Carol
I'd have been yelling and swearing and using all sorts of animal epithets on
the two of them. The kind of spite you describe is way beyond the category
of "normal" behavior. Possibly the real motive was envy. They knew they
couldn't match you so spite made them destroy something they couldn't equal.
Possibly it is a good idea not to take something so special as your chalice
cover to a demonstration. Non-lacemakers will be impressed even by a 12
pair lace in torchon. For reasons other than spiteful visitors (which you
probably will not encounter again in your lifetime) it might be good to
leave the really special ones home. I remember doing an outdoor
demonstration with my local guild many years ago. When I got home I worked
on the Cluny piece some more. After I had 2 more repeats done I noticed
that the lace I had just made was not the same color as what I had done
during the outdoor demo. The demo portion was definitely gray in color.
Outdoor dust had blown onto my pillow and dirtied the lace. There was a
steady breeze than day, but not high winds.
The one time I had to untangle a mess that somebody else made of my pillow,
it was my cat.
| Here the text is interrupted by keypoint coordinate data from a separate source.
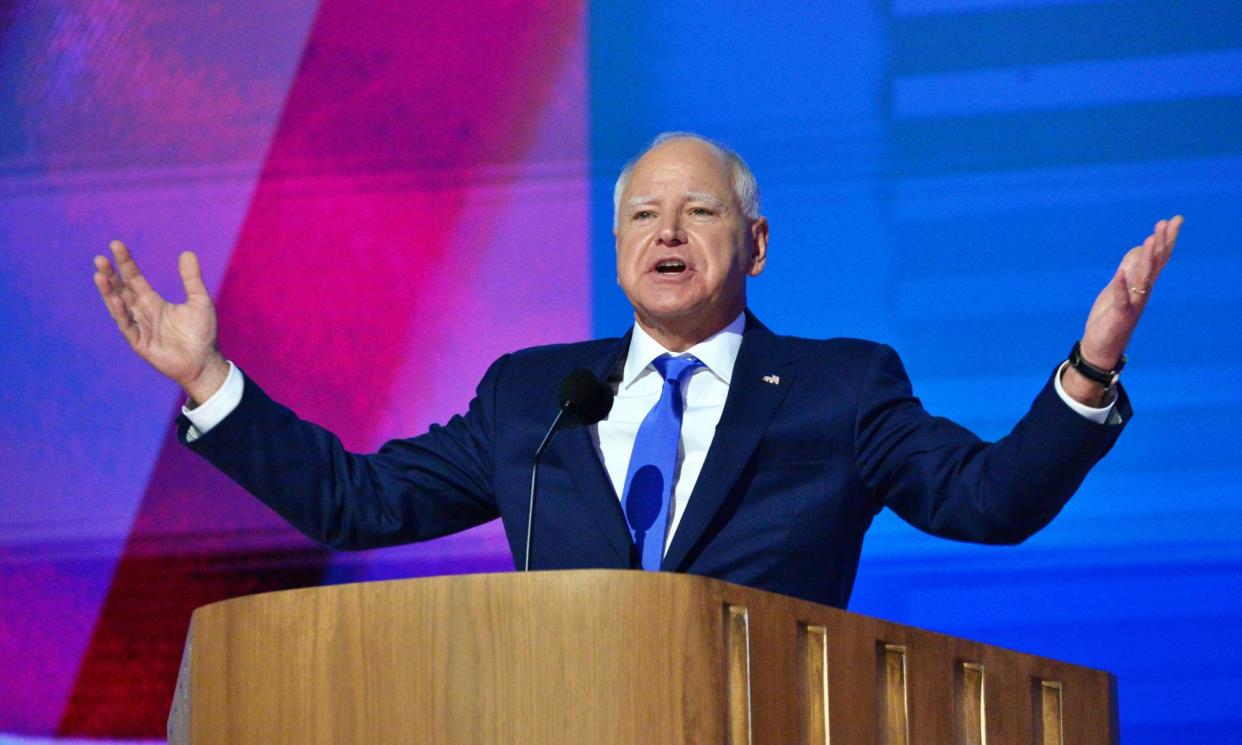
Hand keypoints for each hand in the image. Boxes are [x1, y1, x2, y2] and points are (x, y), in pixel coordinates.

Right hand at [93, 240, 228, 404]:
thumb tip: (186, 252)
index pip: (134, 279)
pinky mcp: (139, 342)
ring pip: (119, 306)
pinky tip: (115, 298)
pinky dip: (120, 312)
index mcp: (153, 302)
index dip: (125, 263)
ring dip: (109, 291)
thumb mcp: (199, 300)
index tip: (116, 245)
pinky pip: (127, 325)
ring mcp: (139, 327)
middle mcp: (142, 313)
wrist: (204, 362)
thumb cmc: (202, 334)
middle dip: (111, 275)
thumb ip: (191, 278)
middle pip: (122, 290)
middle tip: (100, 258)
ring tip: (99, 274)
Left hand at [1062, 215, 1181, 404]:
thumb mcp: (1119, 286)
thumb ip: (1130, 269)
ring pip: (1143, 279)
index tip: (1175, 219)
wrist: (1102, 346)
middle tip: (1166, 223)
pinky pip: (1122, 299)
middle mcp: (1143, 292)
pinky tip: (1120, 274)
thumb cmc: (1111, 315)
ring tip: (1149, 240)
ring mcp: (1133, 304)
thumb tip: (1140, 249)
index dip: (1166, 239)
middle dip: (1161, 243)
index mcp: (1143, 284)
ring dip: (1147, 260)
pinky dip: (1121, 287)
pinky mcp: (1120, 315)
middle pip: (1156, 265)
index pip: (1159, 258)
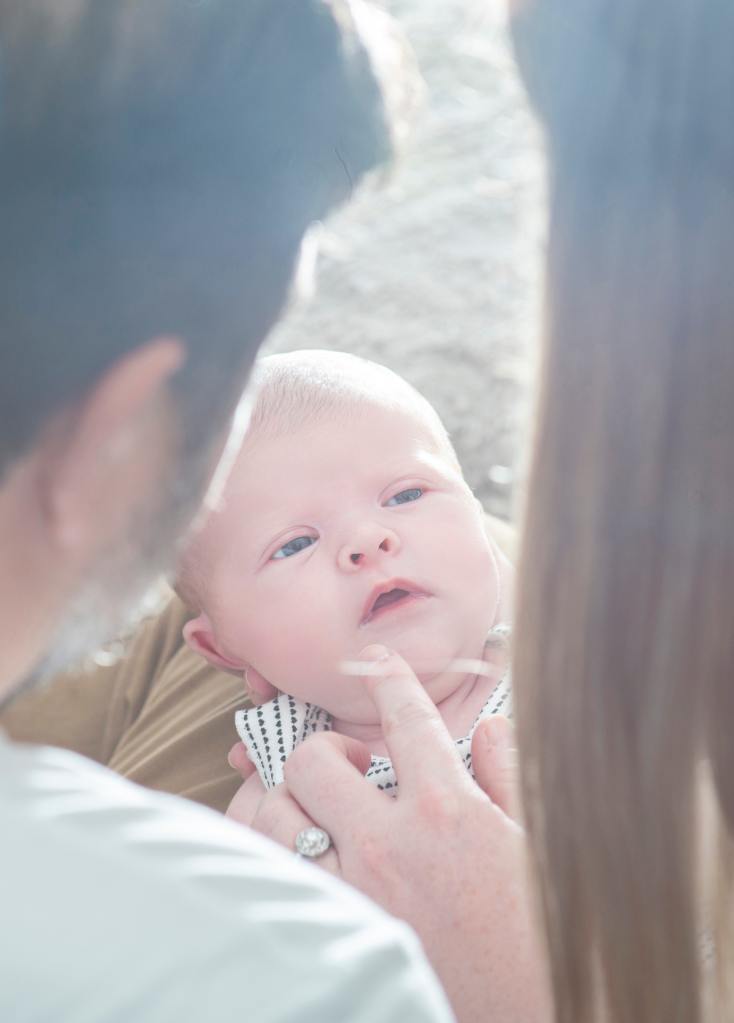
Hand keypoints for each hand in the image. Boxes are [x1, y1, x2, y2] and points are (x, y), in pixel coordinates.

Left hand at [250, 646, 550, 1022]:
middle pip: (313, 759)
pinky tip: (294, 842)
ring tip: (317, 802)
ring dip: (288, 795)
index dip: (387, 675)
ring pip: (272, 814)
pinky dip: (270, 845)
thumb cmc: (543, 935)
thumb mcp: (542, 841)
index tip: (376, 660)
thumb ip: (511, 773)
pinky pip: (270, 872)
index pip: (404, 716)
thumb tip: (489, 729)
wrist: (530, 1021)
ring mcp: (351, 892)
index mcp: (446, 810)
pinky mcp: (333, 932)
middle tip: (355, 763)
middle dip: (326, 746)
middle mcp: (387, 844)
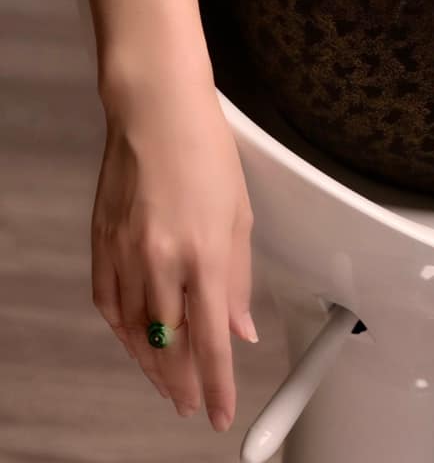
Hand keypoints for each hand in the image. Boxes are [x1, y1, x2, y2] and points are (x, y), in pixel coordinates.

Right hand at [91, 80, 256, 433]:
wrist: (155, 111)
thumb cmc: (205, 151)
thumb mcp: (239, 212)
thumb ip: (238, 278)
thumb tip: (239, 330)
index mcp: (205, 254)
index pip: (212, 340)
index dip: (217, 384)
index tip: (219, 414)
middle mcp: (162, 262)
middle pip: (171, 345)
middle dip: (183, 382)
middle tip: (192, 404)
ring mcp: (126, 255)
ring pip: (137, 332)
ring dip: (153, 364)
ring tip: (169, 383)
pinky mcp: (102, 245)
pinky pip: (110, 306)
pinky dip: (124, 331)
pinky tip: (137, 342)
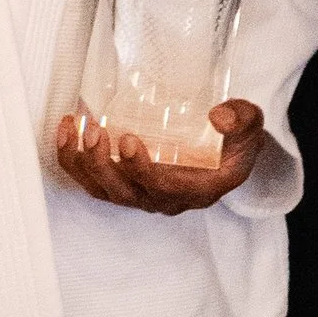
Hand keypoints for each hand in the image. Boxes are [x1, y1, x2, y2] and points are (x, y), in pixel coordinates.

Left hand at [54, 98, 264, 212]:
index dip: (141, 169)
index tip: (127, 139)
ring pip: (104, 191)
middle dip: (103, 164)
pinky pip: (93, 182)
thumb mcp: (250, 125)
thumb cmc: (235, 140)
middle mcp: (168, 199)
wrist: (228, 152)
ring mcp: (144, 196)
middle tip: (94, 131)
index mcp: (200, 189)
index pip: (164, 188)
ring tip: (73, 129)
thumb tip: (218, 117)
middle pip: (127, 193)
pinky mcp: (126, 186)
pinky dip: (75, 161)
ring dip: (82, 163)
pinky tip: (67, 132)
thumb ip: (240, 119)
I had left the pillow on the top of a bookcase where my cats
never went. So I thought it was safe. It was a Bucks point workshop piece
that I was finishing up, and used lots of fragile Bucks bobbins with glass
beads. I came home from work and found it upside down on the floor, with a
few broken bobbins and several broken beads. And, of course, a huge tangle.
I rounded the corner from the living room into the dinning room, saw the
catastrophe, stopped dead in my tracks, and started yelling. Since it was
several hours since the disaster had happened, it was gone from their
memories and they had no idea why I was yelling. It took me 2-3 hours to
untangle the mess, put the threads onto unbroken bobbins. I can report that
my cats remained unstrangled, but it was a near thing.